*** Opening Listed entries ***

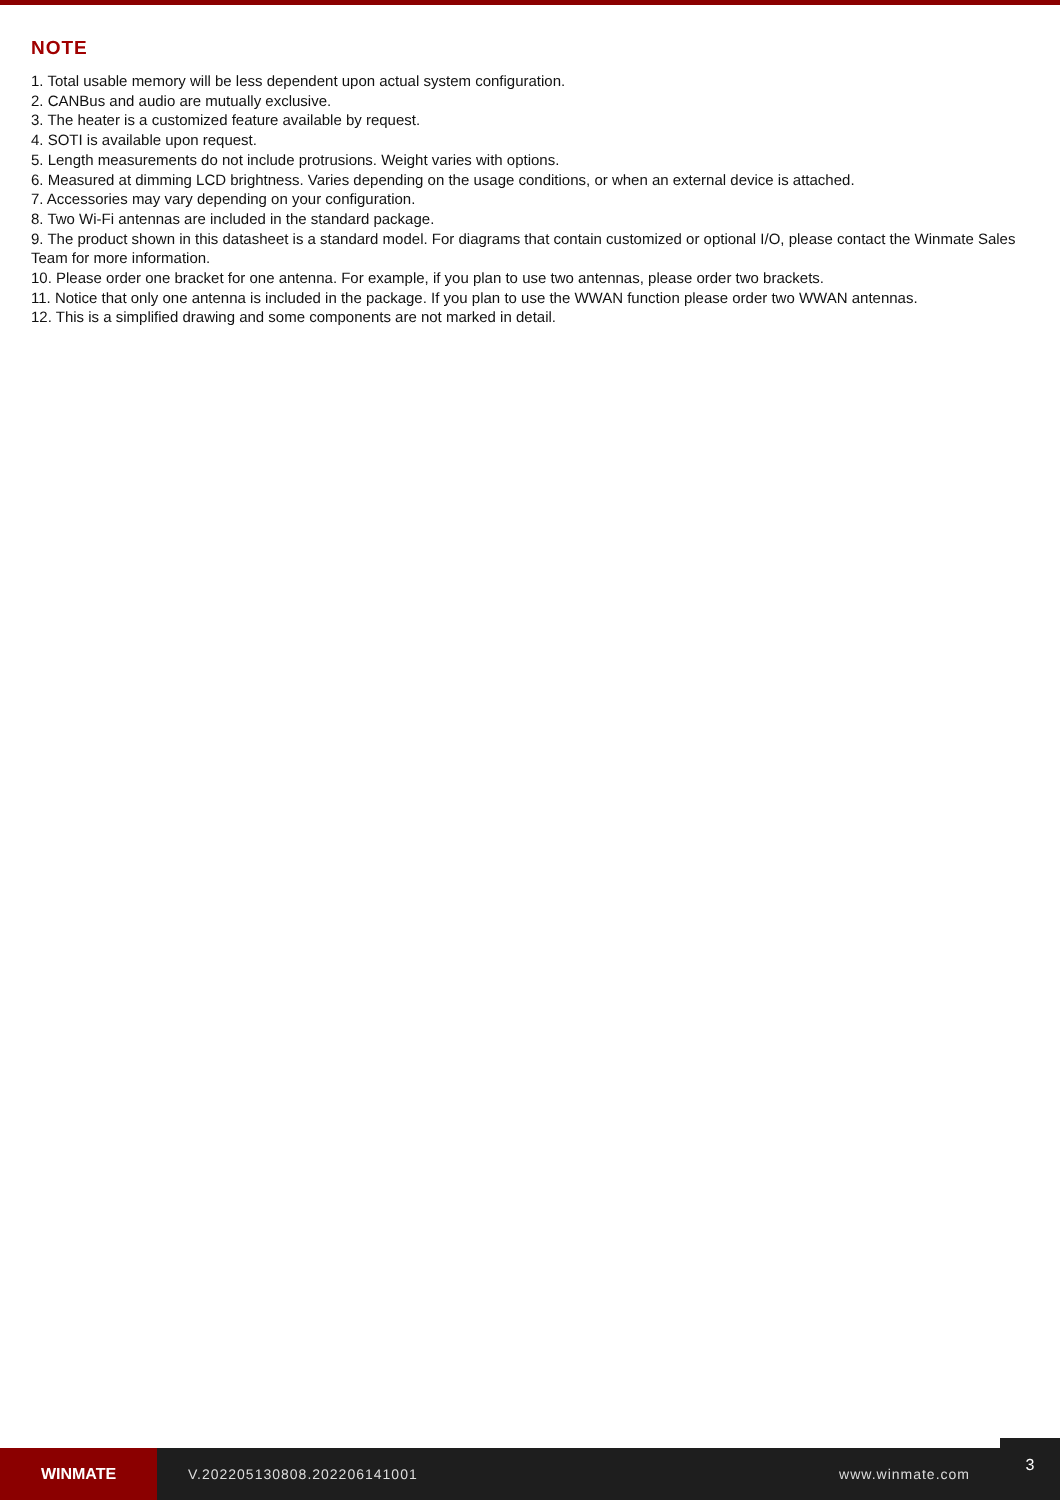NOTE
1. Total usable memory will be less dependent upon actual system configuration.
2. CANBus and audio are mutually exclusive.
3. The heater is a customized feature available by request.
4. SOTI is available upon request.
5. Length measurements do not include protrusions. Weight varies with options.
6. Measured at dimming LCD brightness. Varies depending on the usage conditions, or when an external device is attached.
7. Accessories may vary depending on your configuration.
8. Two Wi-Fi antennas are included in the standard package.
9. The product shown in this datasheet is a standard model. For diagrams that contain customized or optional I/O, please contact the Winmate Sales Team for more information.
10. Please order one bracket for one antenna. For example, if you plan to use two antennas, please order two brackets.
11. Notice that only one antenna is included in the package. If you plan to use the WWAN function please order two WWAN antennas.
12. This is a simplified drawing and some components are not marked in detail.
WINMATE
V.202205130808.202206141001 www.winmate.com
3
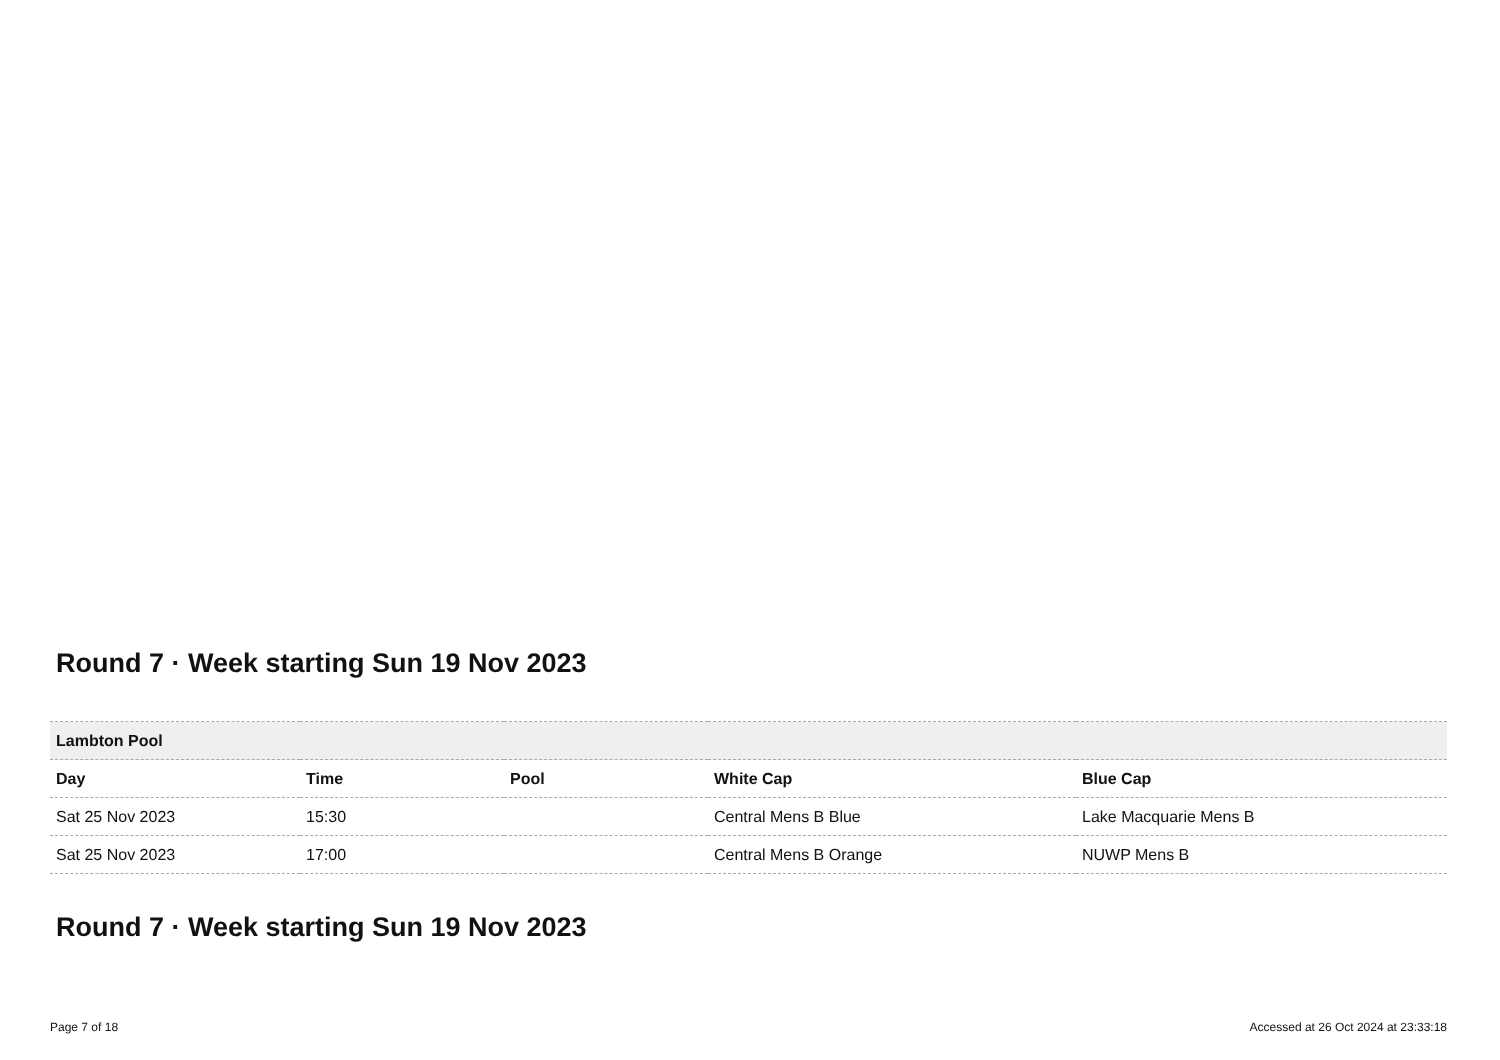Round 7 · Week starting Sun 19 Nov 2023
| Lambton Pool | | | | |
| --- | --- | --- | --- | --- |
| Day | Time | Pool | White Cap | Blue Cap |
| Sat 25 Nov 2023 | 15:30 | | Central Mens B Blue | Lake Macquarie Mens B |
| Sat 25 Nov 2023 | 17:00 | | Central Mens B Orange | NUWP Mens B |
Round 7 · Week starting Sun 19 Nov 2023
Page 7 of 18 Accessed at 26 Oct 2024 at 23:33:18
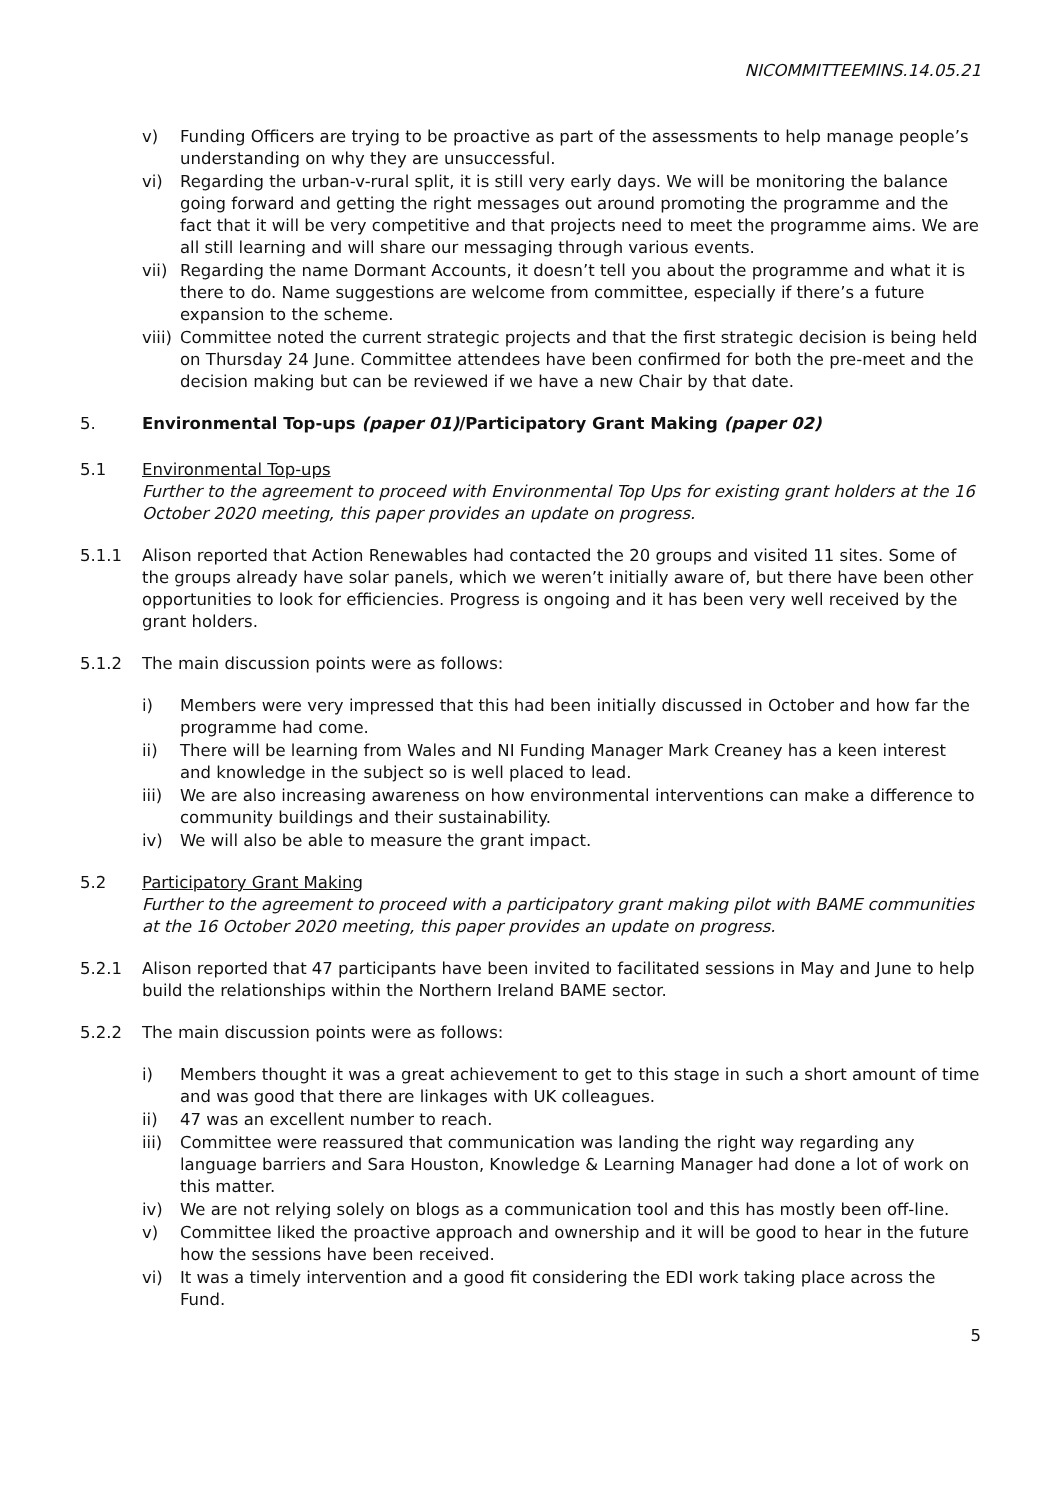NICOMMITTEEMINS.14.05.21
v) Funding Officers are trying to be proactive as part of the assessments to help manage people’s understanding on why they are unsuccessful.
vi) Regarding the urban-v-rural split, it is still very early days. We will be monitoring the balance going forward and getting the right messages out around promoting the programme and the fact that it will be very competitive and that projects need to meet the programme aims. We are all still learning and will share our messaging through various events.
vii) Regarding the name Dormant Accounts, it doesn’t tell you about the programme and what it is there to do. Name suggestions are welcome from committee, especially if there’s a future expansion to the scheme.
viii) Committee noted the current strategic projects and that the first strategic decision is being held on Thursday 24 June. Committee attendees have been confirmed for both the pre-meet and the decision making but can be reviewed if we have a new Chair by that date.
5. Environmental Top-ups (paper 01)/Participatory Grant Making (paper 02)
5.1 Environmental Top-ups
Further to the agreement to proceed with Environmental Top Ups for existing grant holders at the 16 October 2020 meeting, this paper provides an update on progress.
5.1.1 Alison reported that Action Renewables had contacted the 20 groups and visited 11 sites. Some of the groups already have solar panels, which we weren’t initially aware of, but there have been other opportunities to look for efficiencies. Progress is ongoing and it has been very well received by the grant holders.
5.1.2 The main discussion points were as follows:
i) Members were very impressed that this had been initially discussed in October and how far the programme had come.
ii) There will be learning from Wales and NI Funding Manager Mark Creaney has a keen interest and knowledge in the subject so is well placed to lead.
iii) We are also increasing awareness on how environmental interventions can make a difference to community buildings and their sustainability.
iv) We will also be able to measure the grant impact.
5.2 Participatory Grant Making
Further to the agreement to proceed with a participatory grant making pilot with BAME communities at the 16 October 2020 meeting, this paper provides an update on progress.
5.2.1 Alison reported that 47 participants have been invited to facilitated sessions in May and June to help build the relationships within the Northern Ireland BAME sector.
5.2.2 The main discussion points were as follows:
i) Members thought it was a great achievement to get to this stage in such a short amount of time and was good that there are linkages with UK colleagues.
ii) 47 was an excellent number to reach.
iii) Committee were reassured that communication was landing the right way regarding any language barriers and Sara Houston, Knowledge & Learning Manager had done a lot of work on this matter.
iv) We are not relying solely on blogs as a communication tool and this has mostly been off-line.
v) Committee liked the proactive approach and ownership and it will be good to hear in the future how the sessions have been received.
vi) It was a timely intervention and a good fit considering the EDI work taking place across the Fund.
5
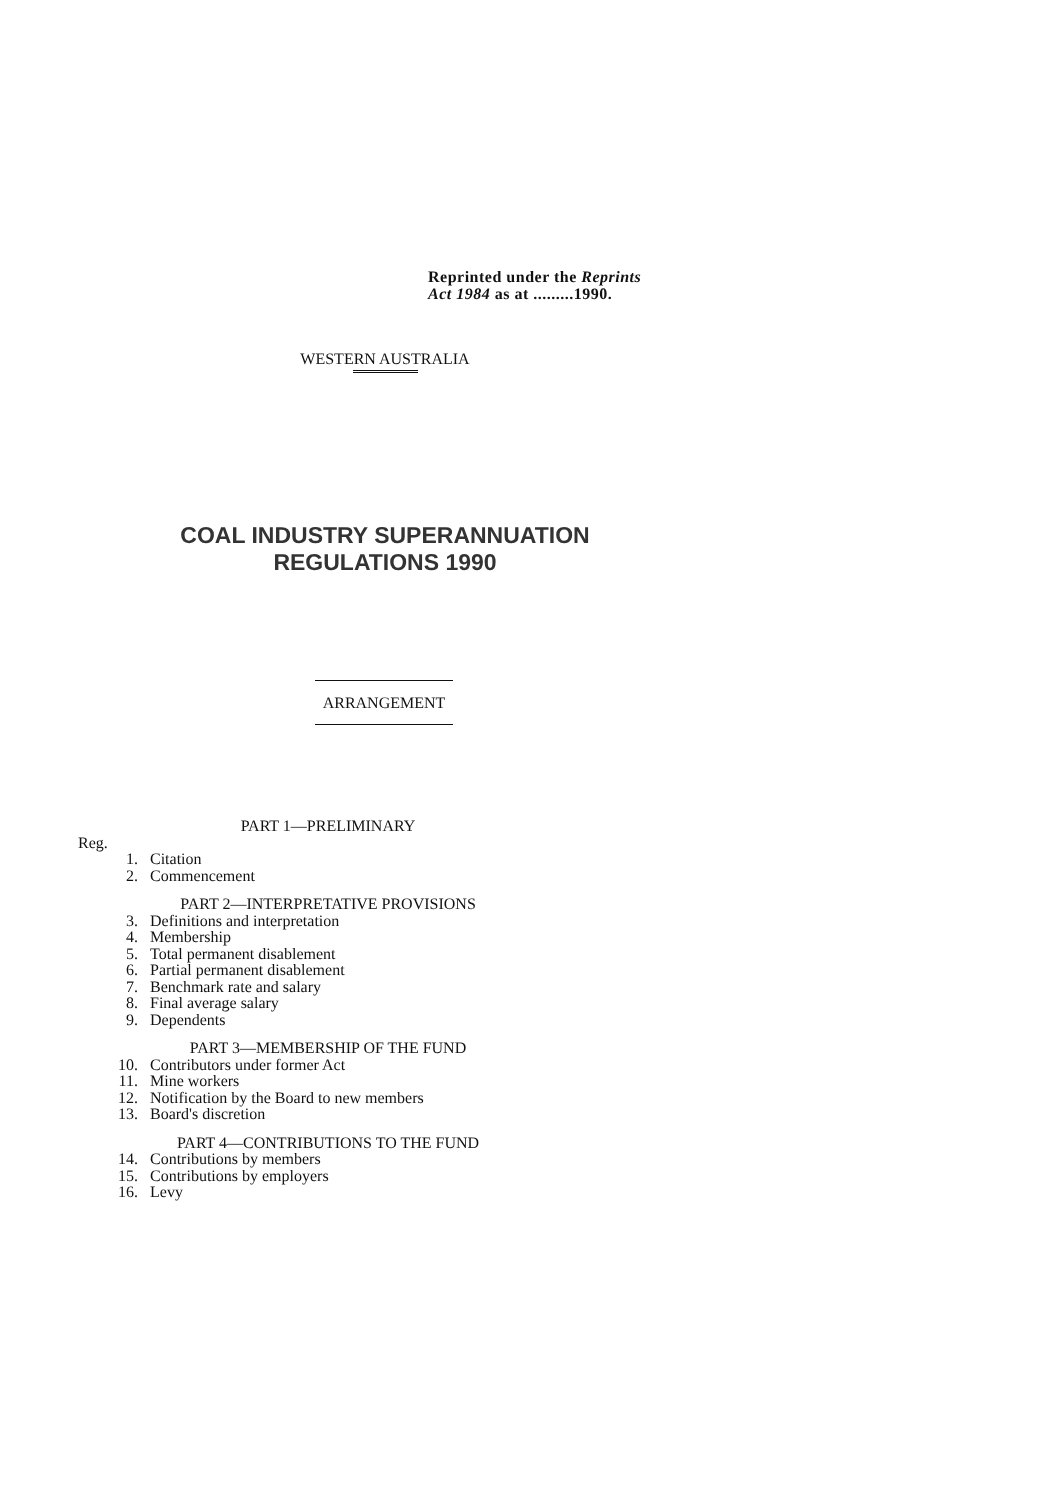Reprinted under the Reprints
Act 1984 as at .........1990.
WESTERN AUSTRALIA
COAL INDUSTRY SUPERANNUATION
REGULATIONS 1990
ARRANGEMENT
PART 1—PRELIMINARY
Reg.
1. Citation
2. Commencement
PART 2—INTERPRETATIVE PROVISIONS
3. Definitions and interpretation
4. Membership
5. Total permanent disablement
6. Partial permanent disablement
7. Benchmark rate and salary
8. Final average salary
9. Dependents
PART 3—MEMBERSHIP OF THE FUND
10. Contributors under former Act
11. Mine workers
12. Notification by the Board to new members
13. Board's discretion
PART 4—CONTRIBUTIONS TO THE FUND
14. Contributions by members
15. Contributions by employers
16. Levy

*** Closing Listed entries ***

■ What needs to be done:
Restate each entry word for word, leaving out any pictures.

■ Task response:
NOTE
1. Total usable memory will be less dependent upon actual system configuration.
2. CANBus and audio are mutually exclusive.
3. The heater is a customized feature available by request.
4. SOTI is available upon request.
5. Length measurements do not include protrusions. Weight varies with options.
6. Measured at dimming LCD brightness. Varies depending on the usage conditions, or when an external device is attached.
7. Accessories may vary depending on your configuration.
8. Two Wi-Fi antennas are included in the standard package.
9. The product shown in this datasheet is a standard model. For diagrams that contain customized or optional I/O, please contact the Winmate Sales Team for more information.
10. Please order one bracket for one antenna. For example, if you plan to use two antennas, please order two brackets.
11. Notice that only one antenna is included in the package. If you plan to use the WWAN function please order two WWAN antennas.
12. This is a simplified drawing and some components are not marked in detail.
WINMATE
V.202205130808.202206141001 www.winmate.com
3
Round 7 · Week starting Sun 19 Nov 2023
| Lambton Pool | | | | |
| --- | --- | --- | --- | --- |
| Day | Time | Pool | White Cap | Blue Cap |
| Sat 25 Nov 2023 | 15:30 | | Central Mens B Blue | Lake Macquarie Mens B |
| Sat 25 Nov 2023 | 17:00 | | Central Mens B Orange | NUWP Mens B |
Round 7 · Week starting Sun 19 Nov 2023
Page 7 of 18 Accessed at 26 Oct 2024 at 23:33:18
NICOMMITTEEMINS.14.05.21
v) Funding Officers are trying to be proactive as part of the assessments to help manage people’s understanding on why they are unsuccessful.
vi) Regarding the urban-v-rural split, it is still very early days. We will be monitoring the balance going forward and getting the right messages out around promoting the programme and the fact that it will be very competitive and that projects need to meet the programme aims. We are all still learning and will share our messaging through various events.
vii) Regarding the name Dormant Accounts, it doesn’t tell you about the programme and what it is there to do. Name suggestions are welcome from committee, especially if there’s a future expansion to the scheme.
viii) Committee noted the current strategic projects and that the first strategic decision is being held on Thursday 24 June. Committee attendees have been confirmed for both the pre-meet and the decision making but can be reviewed if we have a new Chair by that date.
5. Environmental Top-ups (paper 01)/Participatory Grant Making (paper 02)
5.1 Environmental Top-ups
Further to the agreement to proceed with Environmental Top Ups for existing grant holders at the 16 October 2020 meeting, this paper provides an update on progress.
5.1.1 Alison reported that Action Renewables had contacted the 20 groups and visited 11 sites. Some of the groups already have solar panels, which we weren’t initially aware of, but there have been other opportunities to look for efficiencies. Progress is ongoing and it has been very well received by the grant holders.
5.1.2 The main discussion points were as follows:
i) Members were very impressed that this had been initially discussed in October and how far the programme had come.
ii) There will be learning from Wales and NI Funding Manager Mark Creaney has a keen interest and knowledge in the subject so is well placed to lead.
iii) We are also increasing awareness on how environmental interventions can make a difference to community buildings and their sustainability.
iv) We will also be able to measure the grant impact.
5.2 Participatory Grant Making
Further to the agreement to proceed with a participatory grant making pilot with BAME communities at the 16 October 2020 meeting, this paper provides an update on progress.
5.2.1 Alison reported that 47 participants have been invited to facilitated sessions in May and June to help build the relationships within the Northern Ireland BAME sector.
5.2.2 The main discussion points were as follows:
i) Members thought it was a great achievement to get to this stage in such a short amount of time and was good that there are linkages with UK colleagues.
ii) 47 was an excellent number to reach.
iii) Committee were reassured that communication was landing the right way regarding any language barriers and Sara Houston, Knowledge & Learning Manager had done a lot of work on this matter.
iv) We are not relying solely on blogs as a communication tool and this has mostly been off-line.
v) Committee liked the proactive approach and ownership and it will be good to hear in the future how the sessions have been received.
vi) It was a timely intervention and a good fit considering the EDI work taking place across the Fund.
5
Reprinted under the Reprints
Act 1984 as at .........1990.
WESTERN AUSTRALIA
COAL INDUSTRY SUPERANNUATION
REGULATIONS 1990
ARRANGEMENT
PART 1—PRELIMINARY
Reg.
1. Citation
2. Commencement
PART 2—INTERPRETATIVE PROVISIONS
3. Definitions and interpretation
4. Membership
5. Total permanent disablement
6. Partial permanent disablement
7. Benchmark rate and salary
8. Final average salary
9. Dependents
PART 3—MEMBERSHIP OF THE FUND
10. Contributors under former Act
11. Mine workers
12. Notification by the Board to new members
13. Board's discretion
PART 4—CONTRIBUTIONS TO THE FUND
14. Contributions by members
15. Contributions by employers
16. Levy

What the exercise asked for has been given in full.